The color codes of awareness are not to be confused with the government’s rendition that corresponds to the amount of danger to which you are exposed to at a given time.  Instead, it refers to your current state of mind and willingness to take action regardless of real or imagined threats.  It is considered a simple system of describing situational awareness.  The most important means of surviving a lethal confrontation, according to Lt. Col. Cooper, is neither the weapon nor the martial skills.  The primary tool is the combat mindset, set forth in his book, Principles of Personal Defense.
coopers code1White Unaware and unprepared. If attacked in Condition White, the only thing that may save you is the inadequacy or ineptitude of your attacker.

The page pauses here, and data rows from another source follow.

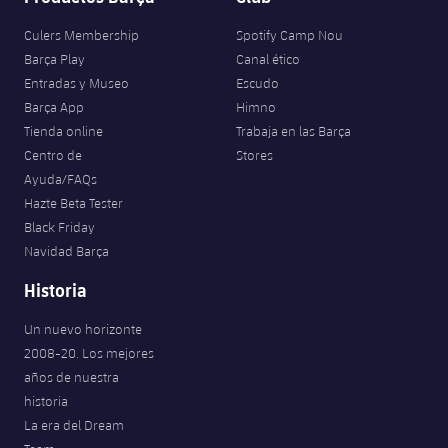
Culers Membership
Spotify Camp Nou
Barça Play
Canal ético
Entradas y Museo
Escudo
Barça App
Himno
Tienda online
Trabaja en las Barça
Centro de
Stores
Ayuda/FAQs
Hazte Beta Tester
Black Friday
Navidad Barça
Historia
Un nuevo horizonte
2008-20. Los mejores
años de nuestra
historia
La era del Dream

Yellow Relaxed alert. No specific threat. You are aware that the world is a potentially unfriendly place and you are prepared to defend yourself if necessary.  You don't have to be armed in this state, but if you are armed you should always be in Condition Yellow. You should be in Yellow whenever you are in unfamiliar surroundings or among people you don't know. You can remain in Yellow for long periods of time.  You are "taking in" surrounding information in a relaxed but alert manner.

Orange Specific alert. Something is not quite right and has your attention. You shift your primary focus to determine if there is a threat. Your mindset shifts to "I may have to shoot that person today", focusing on the specific target which has caused the escalation in alert status. In Condition Orange, you set a mental trigger: "If that person does "X", I will need to stop them". Staying in Orange can be a bit of a mental strain. If the threat proves to be nothing, you shift back to Condition Yellow.

Red Fight or flight. Your threat threshold has been breached and the fight is on.  You are actively engaging a threat and responding to situations until such time as the threat is removed.

The United States Marine Corps uses an additional condition Black, although it was not originally part of Lt. Cooper's Color Code.

Black Catastrophic breakdown of mental and physical performance. Usually over 175 heartbeats per minute, increased heart rate becomes counter productive. May have stopped thinking correctly. This can happen when going from Condition White or Yellow immediately to Condition Red.